For CSC 570: AI and Games, I decided to continue working on the Catan project I had started in CSC 480. My roommates Aiden and Jacob were in the class with me, and we got two other partners who wanted to work on Catan as well, so we had 5 people total.
By the end of 480, we had a pretty solid Catan implementation and some heuristic agents to play the game. For 570, the goal was to add all the missing Catan features, add reinforcement learning agents, and add human players. We did all that, and described it in more detail in the paper you can download from this page. We have a pretty interesting multimodal neural network architecture that combines a CNN with an MLP to process the game state and output an action for the RL agent to take.

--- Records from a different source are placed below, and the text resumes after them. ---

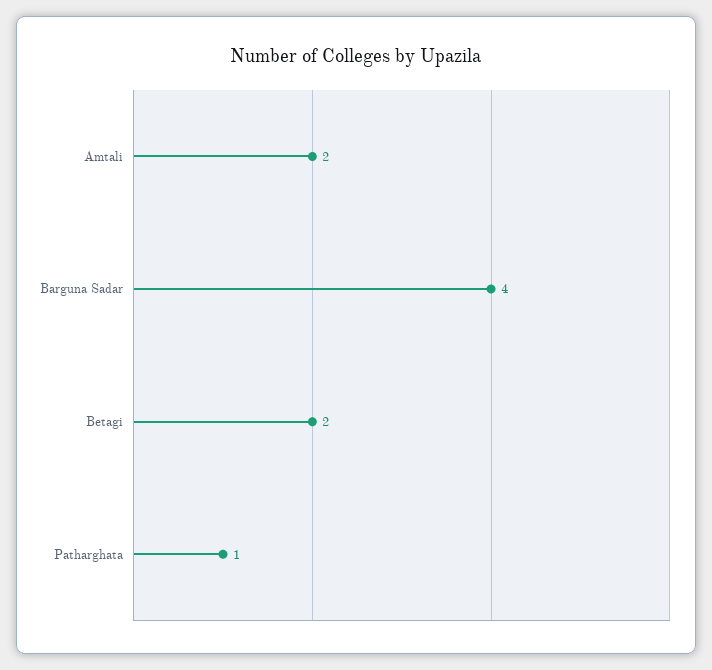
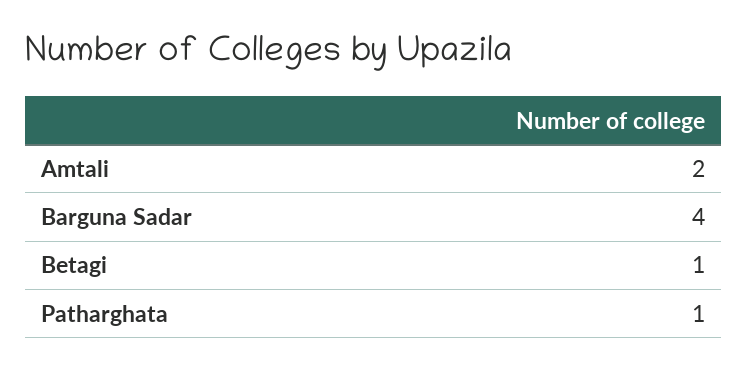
Betagi: 2 -> 1

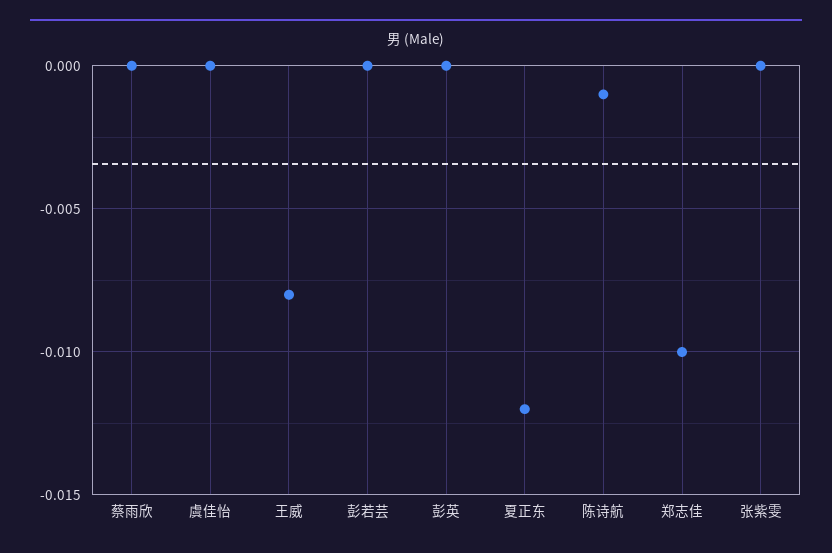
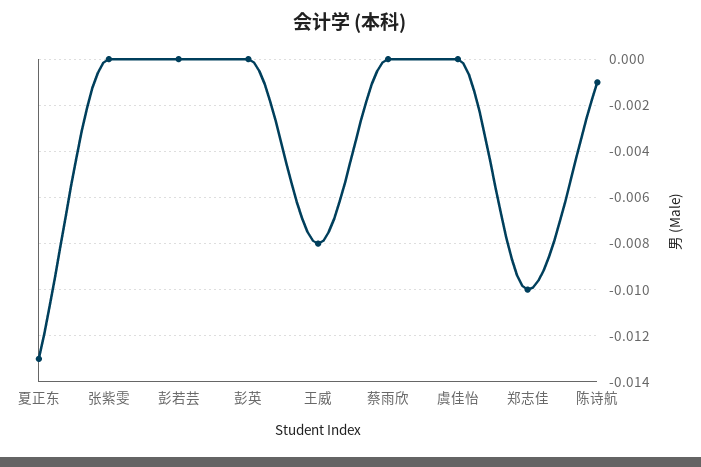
夏正东: -0.012 -> -0.013

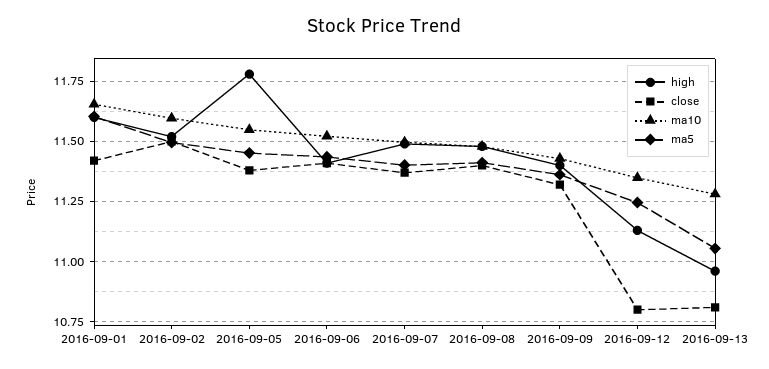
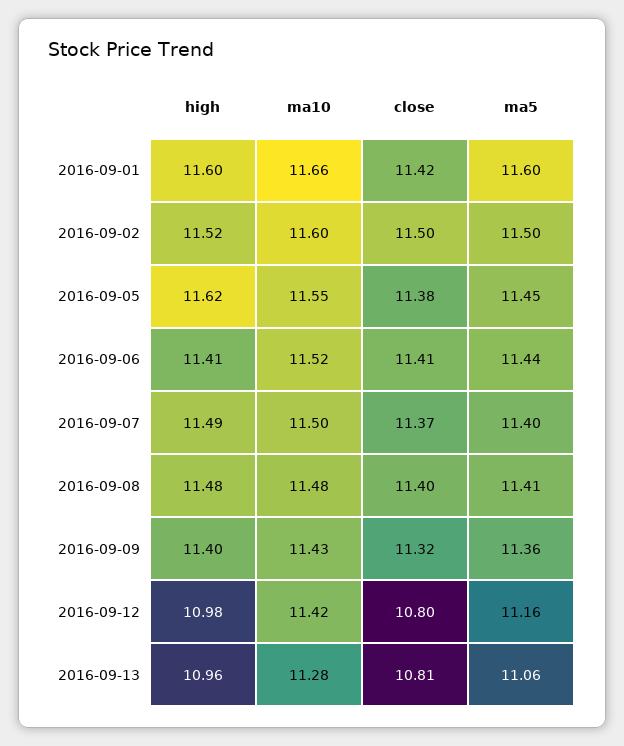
high, 2016-09-05: 11.775 -> 11.62
high, 2016-09-12: 11.125 -> 10.98
ma10, 2016-09-12: 11.35 -> 11.42
ma5, 2016-09-12: 11.25 -> 11.16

We used a DQN policy for our RL agents, with the heuristic agent acting as the "exploration" portion of the agent's epsilon greedy strategy. By the end of 570, we thought the DQN was performing as well as the heuristic agents, and say as much in our paper. At the time, we did not know this was not true, as the wins it was getting were just from falling back on the heuristic agent in epsilon greedy. The agent was not actually learning anything at this time.
With our false belief that our agents were working reasonably we well, 4 of us continued working on the project spring quarter as part of CSC 500: Directed Study. One of our partners attempted to recreate our model in another Catan implementation we found online called Catanatron, while my roommates and I cleaned up our own codebase and tried replacing the CNN of our model with a GNN, which we thought might perform better since our Catan representation was already a graph.
Around week 9 or 10 of spring quarter, we realized that our agents hadn't been learning anything, and we tried fixing them before the end of the quarter to no avail. We did fix a lot of bugs and we improved our codebase heavily, but we have yet to get the agents to perform well against the heuristic agents or even agents that choose random actions. We are planning to continue working on it.